▶ [Exercise goal] Your answer should consist of every line in the records that holds "portfolio".

Data items
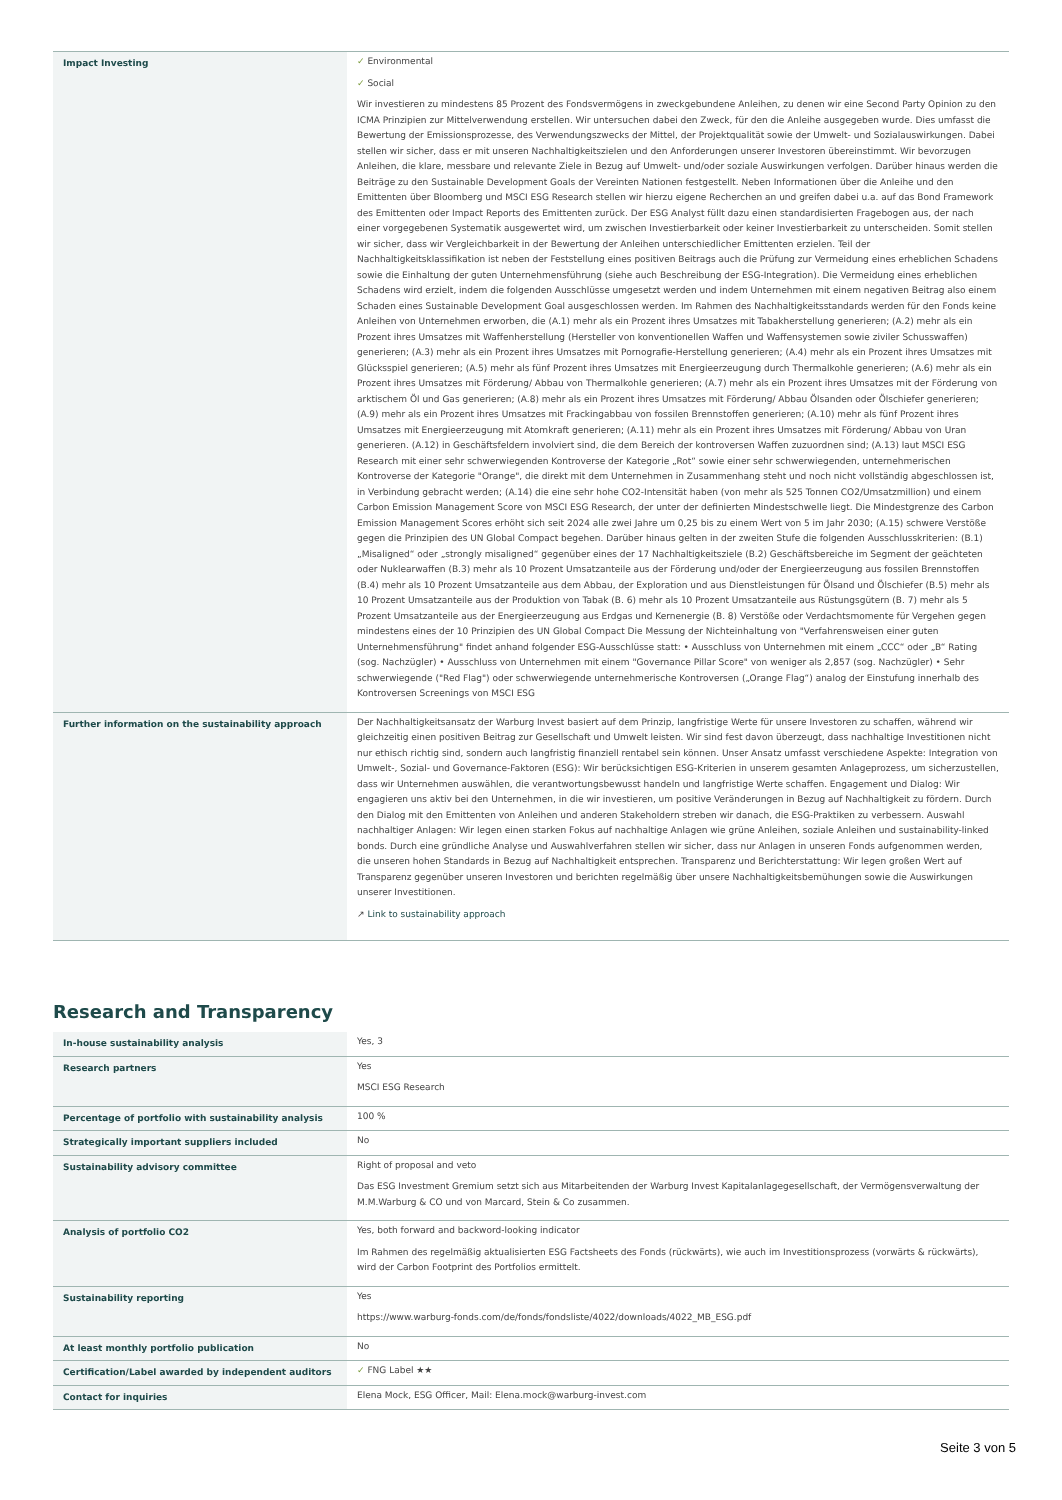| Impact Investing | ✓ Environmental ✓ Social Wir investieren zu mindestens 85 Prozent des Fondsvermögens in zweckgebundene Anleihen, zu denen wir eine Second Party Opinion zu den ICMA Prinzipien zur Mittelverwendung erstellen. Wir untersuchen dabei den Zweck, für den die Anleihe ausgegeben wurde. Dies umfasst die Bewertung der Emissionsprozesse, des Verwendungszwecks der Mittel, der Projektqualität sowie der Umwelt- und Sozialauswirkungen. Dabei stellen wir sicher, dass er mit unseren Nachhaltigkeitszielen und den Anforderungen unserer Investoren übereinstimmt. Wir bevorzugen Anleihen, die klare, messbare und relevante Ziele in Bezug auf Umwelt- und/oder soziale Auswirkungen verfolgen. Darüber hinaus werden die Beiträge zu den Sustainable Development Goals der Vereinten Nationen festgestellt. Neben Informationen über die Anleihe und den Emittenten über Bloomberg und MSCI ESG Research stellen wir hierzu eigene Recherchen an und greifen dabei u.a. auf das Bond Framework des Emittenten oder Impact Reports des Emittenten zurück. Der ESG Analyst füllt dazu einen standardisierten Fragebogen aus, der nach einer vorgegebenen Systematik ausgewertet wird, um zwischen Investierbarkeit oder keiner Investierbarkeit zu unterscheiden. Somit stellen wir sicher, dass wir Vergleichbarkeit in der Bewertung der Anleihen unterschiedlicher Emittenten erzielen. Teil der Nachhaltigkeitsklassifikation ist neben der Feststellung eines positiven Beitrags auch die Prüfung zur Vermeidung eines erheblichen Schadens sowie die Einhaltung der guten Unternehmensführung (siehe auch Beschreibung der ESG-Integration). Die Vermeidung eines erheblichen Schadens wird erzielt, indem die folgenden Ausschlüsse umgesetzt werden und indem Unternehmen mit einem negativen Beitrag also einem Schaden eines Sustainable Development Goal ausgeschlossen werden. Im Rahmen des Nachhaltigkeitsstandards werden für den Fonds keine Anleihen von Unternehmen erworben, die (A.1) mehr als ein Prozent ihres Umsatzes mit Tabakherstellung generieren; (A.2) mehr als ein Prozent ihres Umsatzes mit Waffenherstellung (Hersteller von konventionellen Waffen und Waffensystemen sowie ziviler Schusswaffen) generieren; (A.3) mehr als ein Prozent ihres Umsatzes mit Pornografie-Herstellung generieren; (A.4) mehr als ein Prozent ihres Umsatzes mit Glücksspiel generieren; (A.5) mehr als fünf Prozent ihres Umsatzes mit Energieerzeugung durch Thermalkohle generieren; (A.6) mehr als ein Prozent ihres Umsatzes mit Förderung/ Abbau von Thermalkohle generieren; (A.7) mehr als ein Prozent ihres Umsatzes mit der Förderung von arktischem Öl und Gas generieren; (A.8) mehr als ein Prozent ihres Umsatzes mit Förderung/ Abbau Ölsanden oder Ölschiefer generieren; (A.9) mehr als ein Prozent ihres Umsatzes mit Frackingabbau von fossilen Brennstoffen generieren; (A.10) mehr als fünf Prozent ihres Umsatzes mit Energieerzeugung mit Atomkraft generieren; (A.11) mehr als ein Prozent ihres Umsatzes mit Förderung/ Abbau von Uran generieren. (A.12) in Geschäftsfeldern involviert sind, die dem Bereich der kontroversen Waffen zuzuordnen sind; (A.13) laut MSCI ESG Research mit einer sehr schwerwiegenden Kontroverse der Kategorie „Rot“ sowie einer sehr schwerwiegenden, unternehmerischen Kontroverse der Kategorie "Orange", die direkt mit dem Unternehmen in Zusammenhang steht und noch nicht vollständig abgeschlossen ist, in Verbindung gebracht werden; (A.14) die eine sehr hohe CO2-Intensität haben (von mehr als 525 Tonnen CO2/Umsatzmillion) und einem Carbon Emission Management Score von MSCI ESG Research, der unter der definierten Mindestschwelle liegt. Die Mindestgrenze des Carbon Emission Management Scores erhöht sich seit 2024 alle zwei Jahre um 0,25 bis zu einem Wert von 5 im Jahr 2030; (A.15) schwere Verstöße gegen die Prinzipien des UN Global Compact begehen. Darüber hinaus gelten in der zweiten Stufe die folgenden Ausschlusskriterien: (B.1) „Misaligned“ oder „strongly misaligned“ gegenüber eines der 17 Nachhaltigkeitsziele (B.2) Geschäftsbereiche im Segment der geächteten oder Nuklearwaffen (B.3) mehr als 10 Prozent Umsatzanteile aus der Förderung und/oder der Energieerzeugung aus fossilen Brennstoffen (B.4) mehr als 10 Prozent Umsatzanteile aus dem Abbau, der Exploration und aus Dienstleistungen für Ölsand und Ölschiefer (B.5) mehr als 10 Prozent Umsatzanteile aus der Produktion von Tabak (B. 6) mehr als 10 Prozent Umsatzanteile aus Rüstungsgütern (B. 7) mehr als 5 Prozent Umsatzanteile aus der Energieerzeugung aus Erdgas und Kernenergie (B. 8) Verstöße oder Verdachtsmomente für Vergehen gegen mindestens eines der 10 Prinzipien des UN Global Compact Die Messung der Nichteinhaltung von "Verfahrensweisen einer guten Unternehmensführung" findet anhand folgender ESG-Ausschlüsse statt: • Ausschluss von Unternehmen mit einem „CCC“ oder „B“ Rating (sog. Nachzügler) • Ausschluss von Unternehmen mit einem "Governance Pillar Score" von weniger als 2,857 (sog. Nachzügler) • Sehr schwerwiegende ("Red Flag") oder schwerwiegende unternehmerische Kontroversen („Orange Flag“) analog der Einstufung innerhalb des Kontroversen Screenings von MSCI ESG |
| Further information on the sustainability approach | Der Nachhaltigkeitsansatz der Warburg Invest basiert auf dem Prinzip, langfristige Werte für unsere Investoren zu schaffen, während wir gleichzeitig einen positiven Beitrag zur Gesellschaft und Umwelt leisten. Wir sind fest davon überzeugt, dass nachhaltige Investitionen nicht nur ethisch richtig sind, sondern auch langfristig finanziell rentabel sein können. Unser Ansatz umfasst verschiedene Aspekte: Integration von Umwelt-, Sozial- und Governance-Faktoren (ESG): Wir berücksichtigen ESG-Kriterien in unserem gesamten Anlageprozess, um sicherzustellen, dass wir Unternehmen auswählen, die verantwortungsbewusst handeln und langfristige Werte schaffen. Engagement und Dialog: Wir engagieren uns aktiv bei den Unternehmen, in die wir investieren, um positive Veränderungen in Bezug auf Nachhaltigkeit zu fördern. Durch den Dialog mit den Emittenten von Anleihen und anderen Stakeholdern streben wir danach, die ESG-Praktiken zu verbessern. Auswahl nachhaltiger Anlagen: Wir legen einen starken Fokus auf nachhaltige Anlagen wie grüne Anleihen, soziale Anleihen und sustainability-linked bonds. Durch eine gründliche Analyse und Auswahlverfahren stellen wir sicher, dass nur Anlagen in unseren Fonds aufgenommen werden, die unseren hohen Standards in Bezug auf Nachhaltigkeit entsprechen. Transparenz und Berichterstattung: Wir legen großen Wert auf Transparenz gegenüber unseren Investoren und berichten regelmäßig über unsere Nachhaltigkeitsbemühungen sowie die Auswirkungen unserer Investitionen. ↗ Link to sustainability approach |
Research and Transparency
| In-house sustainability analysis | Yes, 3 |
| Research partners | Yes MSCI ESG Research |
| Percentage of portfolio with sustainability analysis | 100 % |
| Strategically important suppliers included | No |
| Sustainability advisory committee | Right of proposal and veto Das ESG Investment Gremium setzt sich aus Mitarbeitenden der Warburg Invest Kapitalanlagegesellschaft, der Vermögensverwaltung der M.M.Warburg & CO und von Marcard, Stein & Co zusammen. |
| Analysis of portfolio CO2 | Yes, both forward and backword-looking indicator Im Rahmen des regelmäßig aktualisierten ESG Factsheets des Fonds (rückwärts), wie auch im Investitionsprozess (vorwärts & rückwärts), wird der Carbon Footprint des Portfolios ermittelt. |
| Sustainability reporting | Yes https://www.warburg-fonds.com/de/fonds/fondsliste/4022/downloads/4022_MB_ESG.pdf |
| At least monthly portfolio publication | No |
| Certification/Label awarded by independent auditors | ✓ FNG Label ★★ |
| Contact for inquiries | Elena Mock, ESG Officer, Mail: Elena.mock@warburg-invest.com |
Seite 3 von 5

▶ [Task response]
| Percentage of portfolio with sustainability analysis | 100 % |
| Analysis of portfolio CO2 | Yes, both forward and backword-looking indicator Im Rahmen des regelmäßig aktualisierten ESG Factsheets des Fonds (rückwärts), wie auch im Investitionsprozess (vorwärts & rückwärts), wird der Carbon Footprint des Portfolios ermittelt. |
| At least monthly portfolio publication | No |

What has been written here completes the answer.